(To-do item):
Show every line in the listing below that contains the string "options".
Available data section start
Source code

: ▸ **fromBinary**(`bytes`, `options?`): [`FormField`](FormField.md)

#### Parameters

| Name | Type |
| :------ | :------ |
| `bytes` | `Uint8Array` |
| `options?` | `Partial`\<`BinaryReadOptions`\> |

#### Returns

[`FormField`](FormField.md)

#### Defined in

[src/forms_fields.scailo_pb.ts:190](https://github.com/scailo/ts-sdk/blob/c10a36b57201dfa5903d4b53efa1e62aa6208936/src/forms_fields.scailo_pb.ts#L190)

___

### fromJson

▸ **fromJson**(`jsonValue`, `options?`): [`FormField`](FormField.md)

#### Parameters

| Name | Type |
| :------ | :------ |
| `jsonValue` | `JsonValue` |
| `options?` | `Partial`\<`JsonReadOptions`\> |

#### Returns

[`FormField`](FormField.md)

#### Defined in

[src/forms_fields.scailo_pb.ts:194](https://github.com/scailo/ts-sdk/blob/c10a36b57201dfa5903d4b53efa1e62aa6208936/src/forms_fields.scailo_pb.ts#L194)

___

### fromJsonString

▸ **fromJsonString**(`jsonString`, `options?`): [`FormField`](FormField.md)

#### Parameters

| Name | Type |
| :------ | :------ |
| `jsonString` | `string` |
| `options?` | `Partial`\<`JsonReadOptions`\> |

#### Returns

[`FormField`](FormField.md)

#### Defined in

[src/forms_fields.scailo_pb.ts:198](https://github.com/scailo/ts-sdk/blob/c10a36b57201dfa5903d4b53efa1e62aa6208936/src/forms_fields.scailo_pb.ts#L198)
Available data section end
(Response area):
: ▸ **fromBinary**(`bytes`, `options?`): [`FormField`](FormField.md)
| `options?` | `Partial`\<`BinaryReadOptions`\> |
▸ **fromJson**(`jsonValue`, `options?`): [`FormField`](FormField.md)
| `options?` | `Partial`\<`JsonReadOptions`\> |
▸ **fromJsonString**(`jsonString`, `options?`): [`FormField`](FormField.md)
| `options?` | `Partial`\<`JsonReadOptions`\> |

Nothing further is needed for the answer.